The subtle scare series works well and seem to make audiences hoot and holler like clockwork. It’s difficult to say why these movies are so effective. Maybe it’s because they tap into universal childhood fears of haunted family homes, maybe it’s because technology has reached a point where seeing characters film themselves at all times is no longer abnormal, or maybe it’s because the bloodless jump scares provided a nice antidote to the Saw series’ torture porn of which audiences have grown tired.

Whatever it is, Paranormal Activity seems to be the new perennial Halloween horror franchise and fortunately part 3 might be the series highlight thus far.

For the first time the characters of the Paranormal Activity movie are not only relatable, but likable so you actually care what happens to them rather than simply waiting for the ghosts to scare them.

This added character depth comes courtesy of co-directors Henry Joost and Ariel Schulman, the guys responsible for last year’s fascinating social networking documentary Catfish. Their gift for subtle character comedy carries over and while it does hurt their claims that Catfish was real, hopefully they’ll at least get more directing work of off the inevitable success of this movie.

The increased budget now that this is a Hollywood franchise also allows them to pull off some impressively elaborate scares that never would have been possible in the first to movies. Like the previous Paranormal Activity romps, this is still a fairly bloodless and bland slice of horror that relies almost exclusively on making audiences jump at unexpected loud noises.

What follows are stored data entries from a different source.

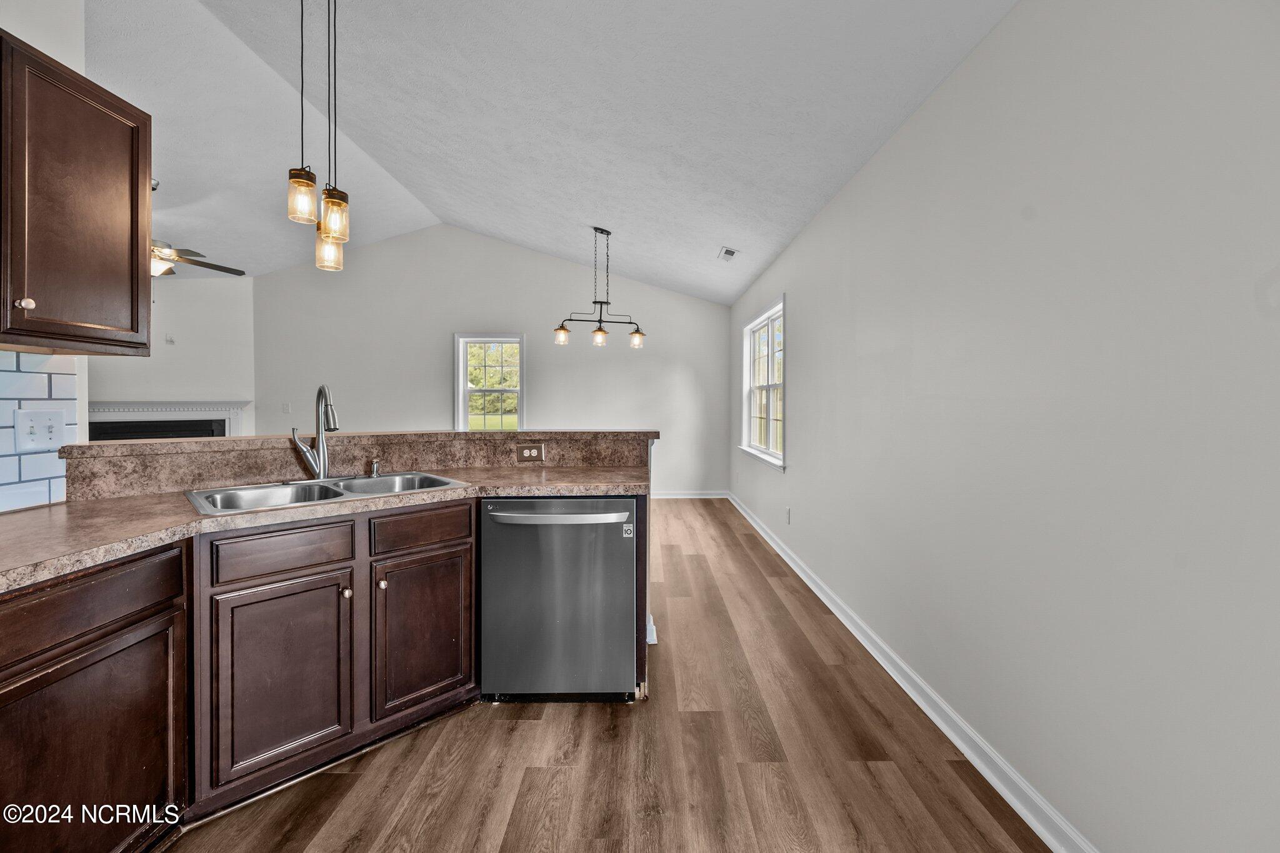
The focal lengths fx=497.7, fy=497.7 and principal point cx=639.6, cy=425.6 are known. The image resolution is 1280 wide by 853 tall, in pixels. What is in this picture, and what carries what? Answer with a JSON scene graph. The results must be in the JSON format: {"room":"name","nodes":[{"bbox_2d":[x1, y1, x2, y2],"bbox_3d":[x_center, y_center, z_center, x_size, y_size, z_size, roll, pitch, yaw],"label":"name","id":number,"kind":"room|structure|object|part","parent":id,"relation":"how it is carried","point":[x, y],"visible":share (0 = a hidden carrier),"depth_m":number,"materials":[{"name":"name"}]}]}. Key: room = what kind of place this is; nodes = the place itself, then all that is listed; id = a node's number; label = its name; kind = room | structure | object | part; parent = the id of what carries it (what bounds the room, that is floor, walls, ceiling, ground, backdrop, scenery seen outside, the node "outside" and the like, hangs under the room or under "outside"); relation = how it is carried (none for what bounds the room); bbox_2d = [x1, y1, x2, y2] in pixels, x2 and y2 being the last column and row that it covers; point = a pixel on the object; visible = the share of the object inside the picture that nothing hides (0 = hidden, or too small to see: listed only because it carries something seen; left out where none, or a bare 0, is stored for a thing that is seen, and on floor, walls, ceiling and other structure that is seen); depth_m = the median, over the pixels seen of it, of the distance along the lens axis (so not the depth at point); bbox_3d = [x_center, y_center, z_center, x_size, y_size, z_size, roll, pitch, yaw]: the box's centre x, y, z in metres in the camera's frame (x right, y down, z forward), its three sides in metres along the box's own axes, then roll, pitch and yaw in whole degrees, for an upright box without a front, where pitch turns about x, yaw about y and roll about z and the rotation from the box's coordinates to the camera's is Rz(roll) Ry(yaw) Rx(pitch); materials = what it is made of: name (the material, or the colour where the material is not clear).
{"room":"kitchen","nodes":[
{"label":"kitchen","id":0,"kind":"room"},
{"bbox_2d":[0,0,88,510],"bbox_3d":[-2.013,-0.520,0.121,0.131,3.329,3.500,0,1,0],"label":"left wall","id":1,"kind":"structure","parent":0,"point":[56,25],"depth_m":1.66,"materials":[{"name":"white paint"}]},
{"bbox_2d":[0,351,78,511],"bbox_3d":[-1.973,0.031,0.686,0.009,0.487,2.144,0,1,0],"label":"tile backsplash","id":2,"kind":"structure","parent":1,"relation":"attached to","point":[31,386],"depth_m":1.62,"materials":[{"name":"white tile"}]},
{"bbox_2d":[13,408,66,450],"bbox_3d":[-1.937,0.013,1.615,0.018,0.124,0.150,0,1,0],"label":"light switch","id":3,"kind":"object","parent":2,"relation":"attached to","point":[44,419],"visible":0.98,"depth_m":1.61,"materials":[{"name":"white plastic"}]},
{"bbox_2d":[0,30,153,358],"bbox_3d":[-1.779,-0.633,1.390,0.348,0.838,0.663,0,1,0],"label":"upper cabinet","id":4,"kind":"object","parent":1,"relation":"attached to","point":[144,344],"visible":1,"depth_m":1.44,"materials":[{"name":"brown wood"}]},
{"bbox_3d":[-1.750,-0.346,1.425,0.029,0.033,0.028,0,1,0],"label":"knob","id":5,"kind":"part","parent":4,"relation":"part of","materials":[{"name":"metal"}]},
{"bbox_2d":[87,270,256,436],"bbox_3d":[-5.801,-0.539,5.888,0.905,3.034,0.684,0,1,0],"label":"fireplace wall","id":6,"kind":"structure","parent":0,"point":[189,327],"depth_m":6.04,"materials":[{"name":"grey paint"}]},
{"bbox_2d":[88,400,248,440],"bbox_3d":[-5.634,0.275,5.842,1.223,1.145,0.439,0,1,0],"label":"fireplace","id":7,"kind":"object","parent":6,"relation":"attached to","point":[161,406],"visible":0.44,"depth_m":5.85,"materials":[{"name":"white paint"}]},
{"bbox_2d":[164,333,174,343],"bbox_3d":[-5.390,-0.988,5.702,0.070,0.105,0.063,0,1,0],"label":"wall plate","id":8,"kind":"object","parent":6,"relation":"attached to","point":[169,339],"visible":0.99,"depth_m":5.69,"materials":[{"name":"white plastic"}]},
{"bbox_2d":[66,429,653,502],"bbox_3d":[-1.126,0.179,2.348,1.772,0.222,0.604,0,1,0],"label":"half wall","id":9,"kind":"structure","parent":0,"point":[179,449],"depth_m":2.22,"materials":[{"name":"brown stone"}]},
{"bbox_2d":[515,443,544,461],"bbox_3d":[-0.581,0.147,2.633,0.136,0.083,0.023,0,1,0],"label":"outlet","id":10,"kind":"object","parent":9,"relation":"attached to","point":[532,451],"visible":0.98,"depth_m":2.63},
{"bbox_2d":[249,225,734,496],"bbox_3d":[-1.916,-0.798,6.588,6.376,3.625,0.149,0,1,0],"label":"back wall","id":11,"kind":"structure","parent":0,"point":[497,314],"depth_m":6.50,"materials":[{"name":"paint"}]},
{"bbox_2d":[281,401,291,413],"bbox_3d":[-4.547,-0.224,6.390,0.098,0.138,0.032,0,1,0],"label":"light switch","id":12,"kind":"object","parent":11,"relation":"attached to","point":[286,406],"visible":0.99,"depth_m":6.38,"materials":[{"name":"white plastic"}]},
{"bbox_2d":[455,333,523,430],"bbox_3d":[-1.963,-0.434,6.575,0.931,1.487,0.162,0,1,0],"label":"back window","id":13,"kind":"structure","parent":11,"relation":"in","point":[464,371],"depth_m":6.59,"materials":[{"name":"white glass"}]},
{"bbox_2d":[648,490,728,498],"bbox_3d":[-0.778,0.917,6.585,4.090,0.103,0.020,0,1,0],"label":"baseboard","id":14,"kind":"structure","parent":11,"relation":"attached to","point":[680,495],"depth_m":6.63,"materials":[{"name":"white paint"}]},
{"bbox_2d":[82,0,1019,303],"bbox_3d":[-2.131,-1.946,2.895,7.024,0.247,7.984,0,1,0],"label":"ceiling","id":15,"kind":"structure","parent":0,"point":[737,287],"depth_m":2.87,"materials":[{"name":"white paint"}]},
{"bbox_2d":[150,178,248,280],"bbox_3d":[-3.867,-1.573,4.035,1.320,0.747,1.297,0,1,0],"label":"ceiling fan","id":16,"kind":"object","parent":15,"relation":"hanging from","point":[199,262],"visible":0.44,"depth_m":4.02,"materials":[{"name":"metal"}]},
{"bbox_2d":[286,0,351,274],"bbox_3d":[-1.296,-1.293,2.011,0.224,1.310,0.219,0,1,0],"label":"pendant light","id":17,"kind":"object","parent":15,"relation":"hanging from","point":[339,205],"visible":0.99,"depth_m":2.00,"materials":[{"name":"clear glass"}]},
{"bbox_3d":[-1.383,-0.782,2.219,0.105,0.159,0.106,0,1,0],"label":"shade","id":18,"kind":"part","parent":17,"relation":"part of","materials":[{"name":"glass"}]},
{"bbox_2d":[552,225,646,349],"bbox_3d":[-0.360,-1.266,4.550,0.775,1.097,0.253,0,1,0],"label":"chandelier","id":19,"kind":"object","parent":15,"relation":"hanging from","point":[594,302],"visible":1,"depth_m":4.54,"materials":[{"name":"metal"}]},
{"bbox_3d":[-0.696,-0.801,4.408,0.125,0.132,0.126,0,1,0],"label":"glass shade","id":20,"kind":"part","parent":19,"relation":"part of","materials":[{"name":"glass"}]},
{"bbox_3d":[-0.367,-0.795,4.467,0.129,0.136,0.130,0,1,0],"label":"glass shade","id":21,"kind":"part","parent":19,"relation":"part of","materials":[{"name":"glass"}]},
{"bbox_3d":[-0.034,-0.816,4.696,0.134,0.139,0.132,0,1,0],"label":"glass shade","id":22,"kind":"part","parent":19,"relation":"part of","materials":[{"name":"glass"}]},
{"bbox_2d":[717,246,739,260],"bbox_3d":[0.810,-1.581,4.583,0.154,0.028,0.283,0,1,0],"label":"ceiling vent","id":23,"kind":"object","parent":15,"relation":"attached to","point":[730,252],"visible":0.99,"depth_m":4.56,"materials":[{"name":"white metal"}]},
{"bbox_2d":[156,497,1048,852],"bbox_3d":[-2.266,1.187,2.764,7.181,0.099,8.435,0,1,0],"label":"floor","id":24,"kind":"structure","parent":0,"point":[524,797],"depth_m":1.72,"materials":[{"name":"brown wood"}]},
{"bbox_2d":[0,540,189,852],"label":"base cabinet","id":25,"kind":"object","parent":24,"relation":"on","point":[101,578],"visible":0.98,"depth_m":1.18,"materials":[{"name":"brown wood"}]},
{"bbox_3d":[-1.308,0.427,1.147,0.075,0.145,0.423,0,1,0],"label":"drawer","id":26,"kind":"part","parent":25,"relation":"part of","materials":[{"name":"brown wood"}]},
{"bbox_2d":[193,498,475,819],"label":"base cabinet","id":27,"kind":"object","parent":24,"relation":"on","point":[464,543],"visible":0.79,"depth_m":1.64,"materials":[{"name":"brown wood"}]},
{"bbox_3d":[-1.156,0.413,1.625,0.182,0.134,0.130,-1,2,-43],"label":"drawer","id":28,"kind":"part","parent":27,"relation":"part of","materials":[{"name":"brown wood"}]},
{"bbox_3d":[-1.154,0.830,1.626,0.206,0.579,0.216,-1,2,-43],"label":"cabinet door","id":29,"kind":"part","parent":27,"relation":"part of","materials":[{"name":"brown wood"}]},
{"bbox_2d":[0,466,646,591],"bbox_3d":[-1.064,0.281,1.659,1.847,0.043,1.584,0,1,0],"label":"countertop","id":30,"kind":"structure","parent":27,"relation":"on","point":[29,513],"depth_m":1.53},
{"bbox_2d":[183,469,469,515],"bbox_3d":[-1.189,0.327,1.948,0.896,0.178,0.539,-1,2,-43],"label":"double sink","id":31,"kind":"object","parent":30,"relation":"in","point":[309,484],"visible":0.5,"depth_m":1.97,"materials":[{"name":"silver metal"}]},
{"bbox_2d":[292,384,339,478],"bbox_3d":[-1.356,0.026,2.110,0.215,0.410,0.180,1,1,25],"label":"faucet","id":32,"kind":"object","parent":31,"relation":"on","point":[322,461],"visible":1,"depth_m":2.13,"materials":[{"name":"silver metal"}]},
{"bbox_2d":[368,458,381,476],"bbox_3d":[-1.191,0.188,2.246,0.070,0.078,0.044,1,2,43],"label":"soap dispenser","id":33,"kind":"object","parent":31,"relation":"on","point":[374,469],"visible":0.99,"depth_m":2.24,"materials":[{"name":"silver metal"}]},
{"bbox_3d":[-1.023,0.583,1.743,0.027,0.031,0.030,-1,2,-43],"label":"knob","id":34,"kind":"part","parent":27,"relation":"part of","materials":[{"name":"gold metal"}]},
{"bbox_3d":[-0.945,0.580,1.828,0.028,0.032,0.030,-1,2,-43],"label":"knob","id":35,"kind":"part","parent":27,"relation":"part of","materials":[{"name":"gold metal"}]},
{"bbox_3d":[-0.828,0.809,1.910,0.185,0.557,0.182,-1,2,-43],"label":"cabinet door","id":36,"kind":"part","parent":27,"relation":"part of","materials":[{"name":"brown wood"}]},
{"bbox_3d":[-0.813,0.395,1.886,0.175,0.130,0.112,-1,2,-43],"label":"drawer","id":37,"kind":"part","parent":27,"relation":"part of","materials":[{"name":"brown wood"}]},
{"bbox_2d":[479,498,637,701],"bbox_3d":[-0.338,0.719,2.283,0.626,0.859,0.685,0,1,0],"label":"dishwasher","id":38,"kind":"object","parent":24,"relation":"on","point":[627,570],"visible":0.94,"depth_m":2.02,"materials":[{"name":"silver metal"}]},
{"bbox_3d":[-0.337,0.364,2.003,0.635,0.034,0.115,0,1,0],"label":"dishwasher handle","id":39,"kind":"part","parent":38,"relation":"part of","materials":[{"name":"silver metal"}]},
{"bbox_2d":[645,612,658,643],"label":"baseboard","id":40,"kind":"structure","parent":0,"point":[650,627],"depth_m":2.62,"materials":[{"name":"white paint"}]},
{"bbox_2d":[730,0,1279,852],"bbox_3d":[1.271,-0.116,2.739,0.155,2.542,7.831,0,1,0],"label":"right wall","id":41,"kind":"structure","parent":0,"point":[805,299],"depth_m":1.34,"materials":[{"name":"grey paint"}]},
{"bbox_2d":[737,295,786,470],"bbox_3d":[1.227,-0.374,4.863,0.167,1.458,1.725,0,1,0],"label":"window","id":42,"kind":"structure","parent":41,"relation":"in","point":[777,454],"depth_m":4.99,"materials":[{"name":"white glass"}]},
{"bbox_2d":[783,506,791,523],"bbox_3d":[1.179,0.718,3.977,0.014,0.123,0.079,0,1,0],"label":"wall outlet","id":43,"kind":"object","parent":41,"relation":"attached to","point":[787,513],"visible":0.97,"depth_m":3.96,"materials":[{"name":"white plastic"}]},
{"bbox_2d":[728,488,1094,852],"bbox_3d":[1.162,1.083,2.656,0.019,0.094,7.483,0,1,0],"label":"baseboard","id":44,"kind":"structure","parent":41,"relation":"attached to","point":[797,570],"depth_m":1.84,"materials":[{"name":"white paint"}]}
]}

If that technique doesn’t work for you, you’ll be just as irritated by this entry. However, if you like the series, this movie is possibly a franchise high point, although hopefully it’ll be the end of the series.

It’s time for some fresh blood to kick off a new Halloween horror franchise before this one gets as worn out, predictable, and repetitive as the Saw movies. At least I don’t have to trot out any lame Para-snore-mal Activity puns this time out though. Thank God for that.


Also opening this week: Johnny English Reborn (Remember that Rowan Atkinson spy spoof from a few years ago that actually played worse than Goldmember? Yeah, it got a sequel and the laws of diminishing returns apply), Being Elmo: A Puppeteer’s Journey (a documentary about the man who created Elmo that’s far better than you’d expect - guaranteed to make a grown man who grew up on Sesame Street cry). The Mighty Macs (Finally, a woman’s basketball movie. Yay?)